- Born: Raymond Louis McKinney June 20, 1962 (age 63) Brackenridge, Pennsylvania, U.S.
- Occupation: Mechanical services manager
- Political party: Republican
- Spouse: Lisa

= Ray McKinney =

American politician (born 1962)

McKinney at the podium at the Texas Straw Poll.

Raymond Louis "Ray" McKinney (born June 20, 1962) is a mechanical services manager from Savannah, Georgia, and was the Republican Party nominee for the U.S. House of Representatives in Georgia's 12th congressional district in 2010. He was a candidate for President of the United States in the Republican primaries in 2008, but withdrew on November 14, 2007.

==Personal life, education and career==
McKinney was born June 20, 1962, in Brackenridge, Pennsylvania. After graduating from Effingham County Public High School, where he was voted "most likely to become a nuclear scientist", McKinney had two years of Gulfstream Aerospace machinist training, two years Tool and Die, CFS machinist training, and (through 1990) two years at Savannah for Electro-Mechanical Engineering. He has been in the industry for the last 23 years. McKinney is currently a nuclear services manager for Continental Field Systems in Savannah. He and his wife Lisa live in Lyons on the McKinney family farm.

When asked about his educational and work experience, McKinney had this to say about his choice of career:
I think I prefer the term "machinist" above all but my wife thinks I put myself down by saying that.

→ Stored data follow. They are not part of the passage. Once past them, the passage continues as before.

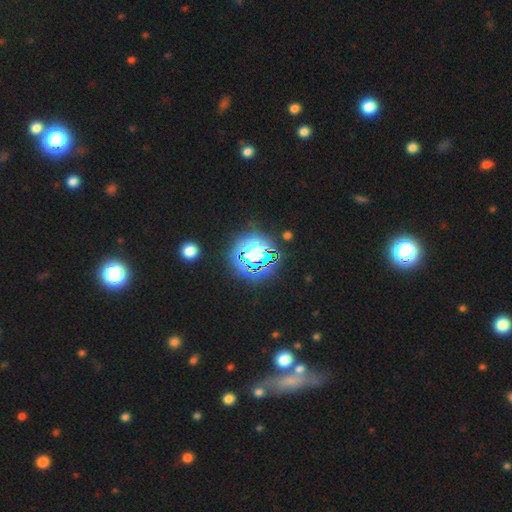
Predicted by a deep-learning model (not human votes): A star or artifact, not a galaxy (68%).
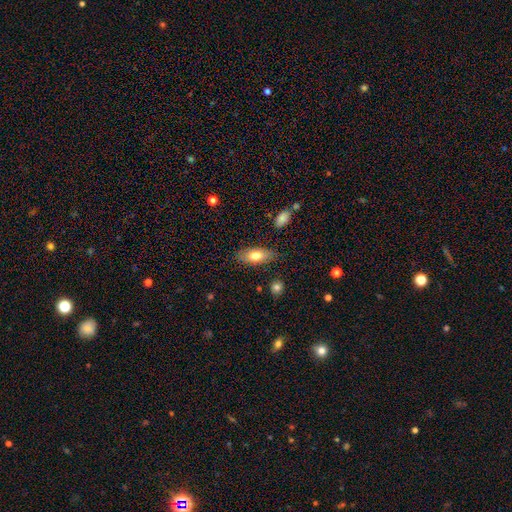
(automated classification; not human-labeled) smooth_or_featured: smooth (p=0.75) [alt: featured or disk p=0.18]
how_rounded: in between (p=0.82) [alt: cigar-shaped p=0.15]
merging: none (p=0.82) [alt: minor disturbance p=0.13]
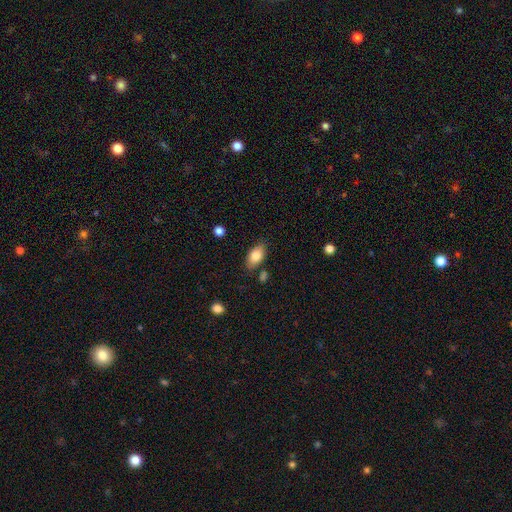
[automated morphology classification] Smooth or featured?
  - smooth: 80% *
  - featured or disk: 13%
  - star or artifact: 7%
How rounded?
  - in between: 91% *
  - round: 6%
  - cigar-shaped: 3%
Merging?
  - none: 81% *
  - minor disturbance: 13%
  - merger: 4%
  - major disturbance: 3%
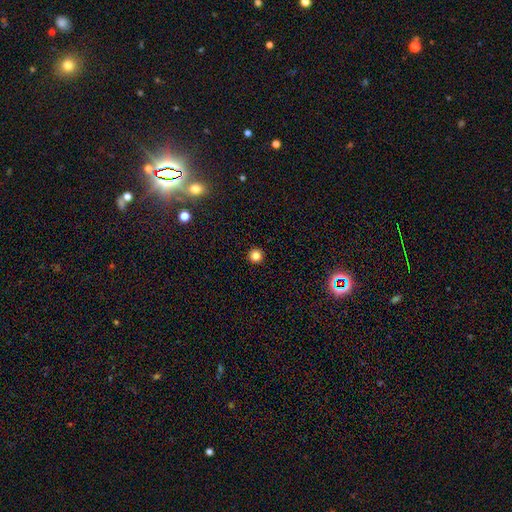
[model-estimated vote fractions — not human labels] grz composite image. It shows a smooth galaxy with no disk features (83%) that is round (96%). Merging: none (93%).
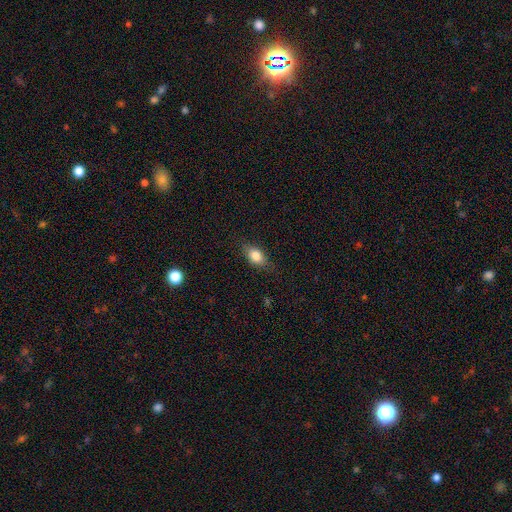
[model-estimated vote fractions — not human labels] A smooth galaxy with no disk features (78%) that is in between round and cigar-shaped (77%).

Vote fractions:
- Smooth or featured? smooth: 78% / featured or disk: 13% / star or artifact: 8%
- How rounded? in between: 77% / round: 16% / cigar-shaped: 7%
- Merging? none: 78% / minor disturbance: 17% / major disturbance: 4% / merger: 1%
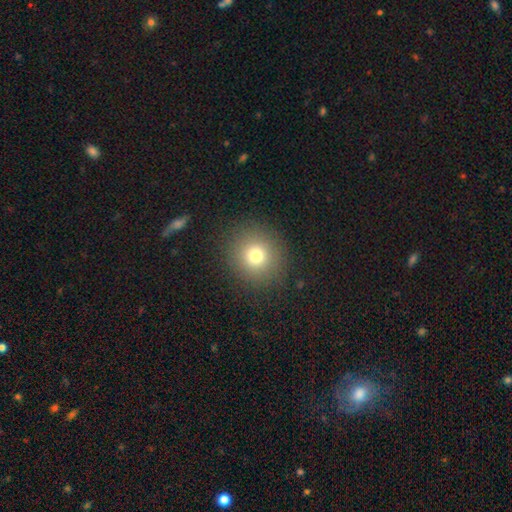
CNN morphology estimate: A smooth galaxy with no disk features (76%) that is round (90%).

Vote fractions:
- Smooth or featured? smooth: 76% / star or artifact: 15% / featured or disk: 10%
- How rounded? round: 90% / in between: 9% / cigar-shaped: 1%
- Merging? none: 89% / minor disturbance: 7% / major disturbance: 3% / merger: 1%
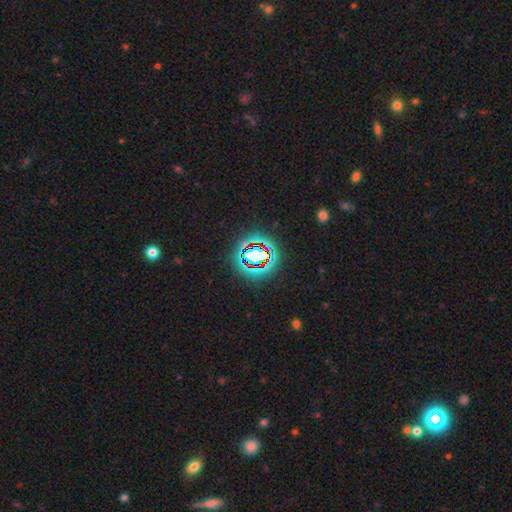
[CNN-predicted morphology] smooth_or_featured: star or artifact (p=0.66) [alt: smooth p=0.22]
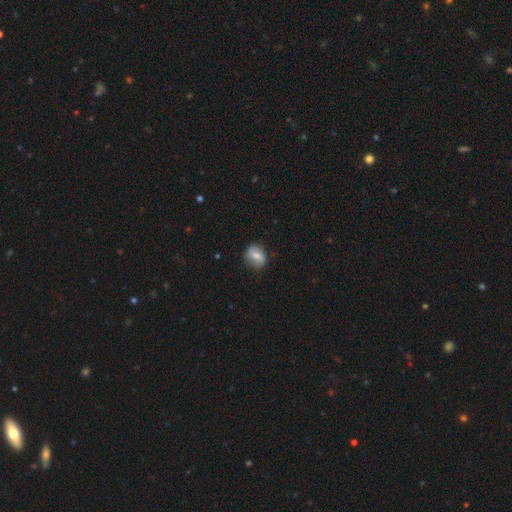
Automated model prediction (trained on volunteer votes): Smooth or featured? smooth (60%)
How rounded? in between (49%, tied with round)
Merging? none (78%)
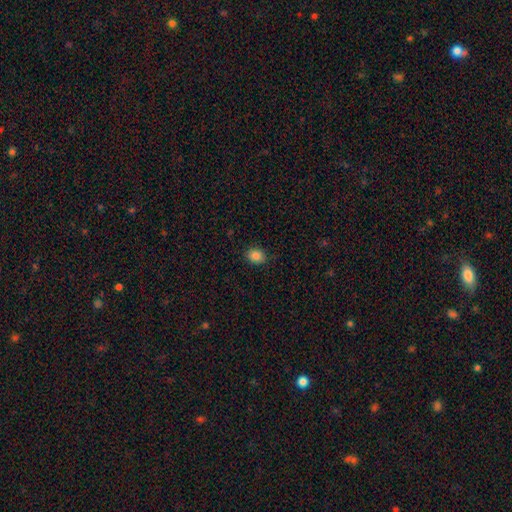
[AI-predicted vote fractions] The model was most divided on "how rounded": in between: 50%, round: 49%, cigar-shaped: 1%. More confident: merging — none (88%); smooth or featured — smooth (85%).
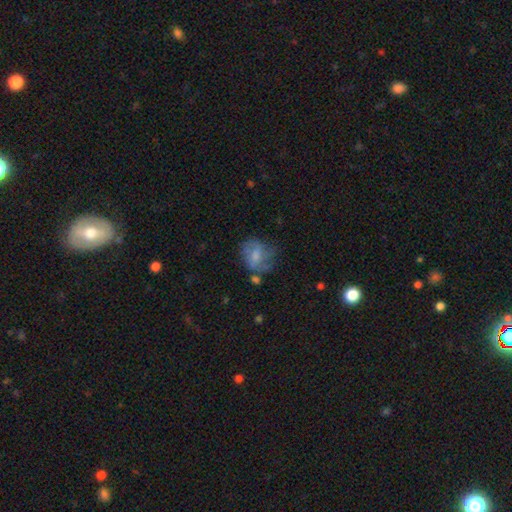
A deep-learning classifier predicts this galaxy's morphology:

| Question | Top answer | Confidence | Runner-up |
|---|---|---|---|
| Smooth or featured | smooth | 51% | featured or disk (40%) |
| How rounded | round | 52% | in between (47%) |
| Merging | none | 45% | minor disturbance (27%) |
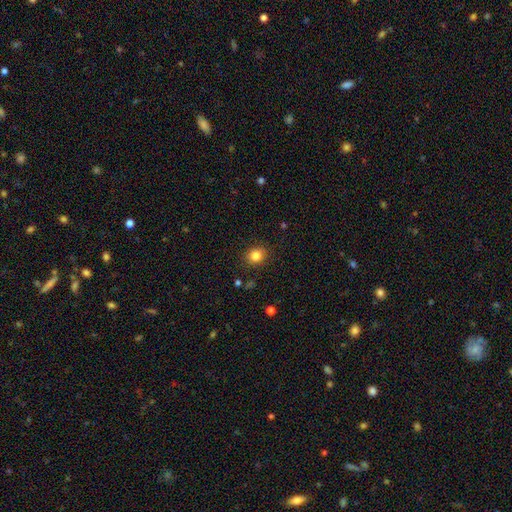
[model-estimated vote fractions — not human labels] Q: Smooth or featured?
A: smooth (83%); runner-up: star or artifact (11%)
Q: How rounded?
A: round (72%); runner-up: in between (28%)
Q: Merging?
A: none (88%); runner-up: minor disturbance (8%)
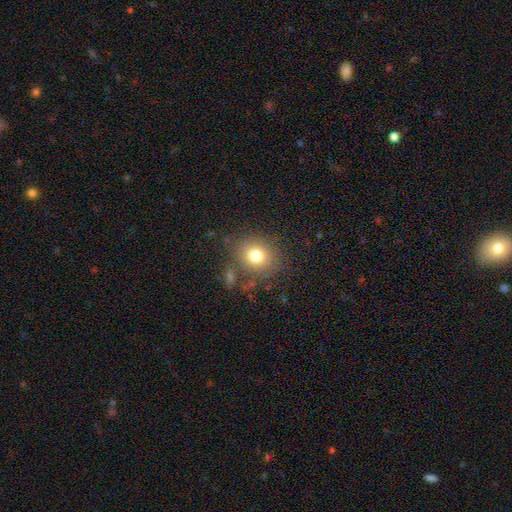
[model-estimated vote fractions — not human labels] The model was most divided on "how rounded": round: 81%, in between: 18%, cigar-shaped: 1%. More confident: merging — none (80%); smooth or featured — smooth (77%).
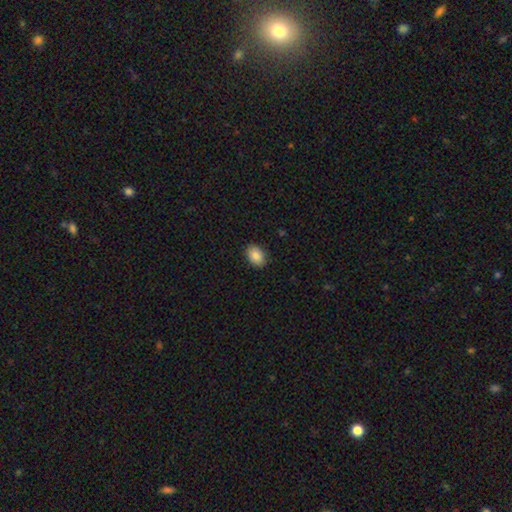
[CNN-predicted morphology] Overall: smooth (87%). How rounded: in between (81%). Merging: none (89%).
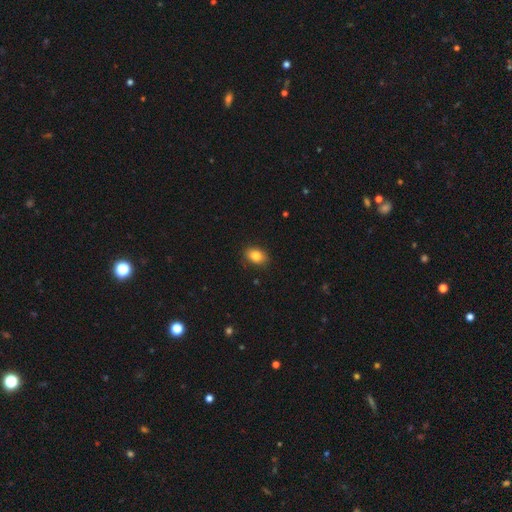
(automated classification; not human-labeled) smooth_or_featured: smooth (p=0.84) [alt: star or artifact p=0.09]
how_rounded: in between (p=0.77) [alt: round p=0.22]
merging: none (p=0.86) [alt: minor disturbance p=0.11]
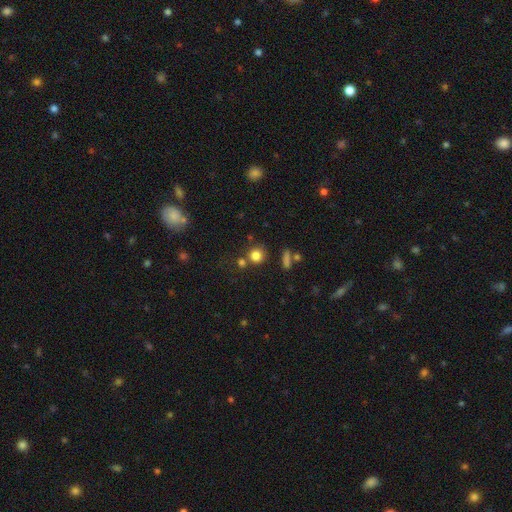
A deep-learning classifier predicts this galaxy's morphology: Overall: smooth (80%). How rounded: round (89%). Merging: none (70%).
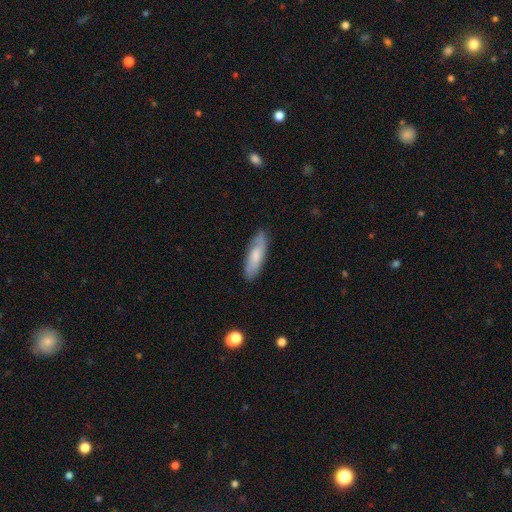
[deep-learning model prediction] Smooth or featured: smooth — 63% (featured or disk — 31%)
How rounded: cigar-shaped — 52% (in between — 46%)
Merging: none — 80% (minor disturbance — 16%)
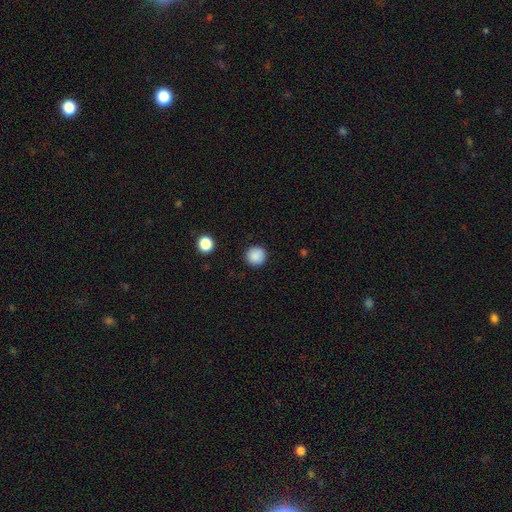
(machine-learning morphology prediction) This is clearly a smooth galaxy (87%). How rounded: clearly round (95%). Merging: clearly none (91%).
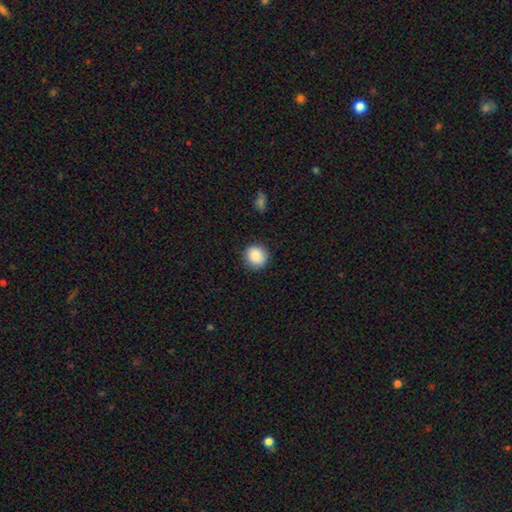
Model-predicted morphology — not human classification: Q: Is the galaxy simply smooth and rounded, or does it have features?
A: smooth — 88%.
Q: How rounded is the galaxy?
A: round — 88%.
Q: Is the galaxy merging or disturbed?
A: none — 88%.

It is the proudest part of my skill set though. Her point is that people respect higher education and by telling people that I am a machinist that they have a lower opinion of who I am. Actually, I am quite proud of it.
His thoughts on skilled trades and why they are good knowledge and experience for someone to have:
Having a skill is like hitting the lotto. You will always have a job, you will always be able to earn a living. It is something that no one can ever take away. You can be a manager all you want, but if you ever go back to your tools you will always be able to find work. College is great but coupled with a skill, that is the golden ticket.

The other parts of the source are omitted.